**** Given information ****

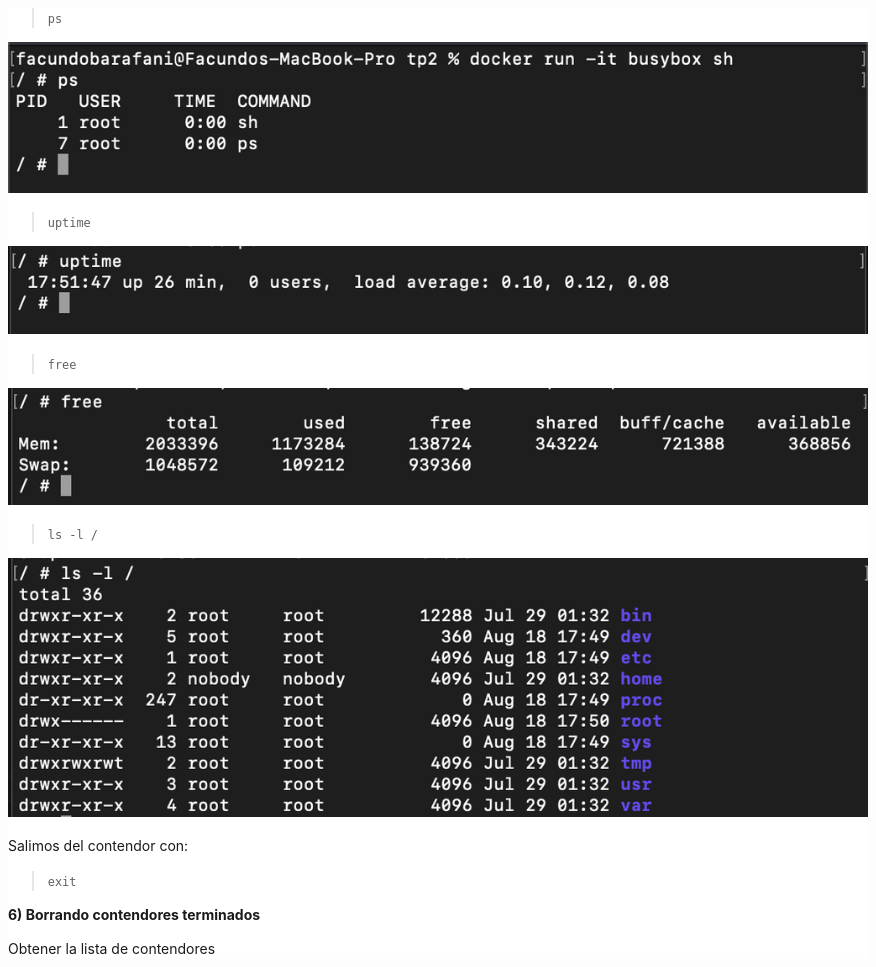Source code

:>`ps`

![Imagen 8](./src/ex5.1.png)

>`uptime`

![Imagen 9](./src/ex5.2.png)

>`free`

![Imagen 10](./src/ex5.3.png)

>`ls -l /`

![Imagen 11](./src/ex5.4.png)

Salimos del contendor con:

>`exit`

**6) Borrando contendores terminados**

Obtener la lista de contendores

****

__What is expected__. Find each line in the records above that contains "Imagen", and copy it.

__Finished task__.
![Imagen 8](./src/ex5.1.png)
![Imagen 9](./src/ex5.2.png)
![Imagen 10](./src/ex5.3.png)
![Imagen 11](./src/ex5.4.png)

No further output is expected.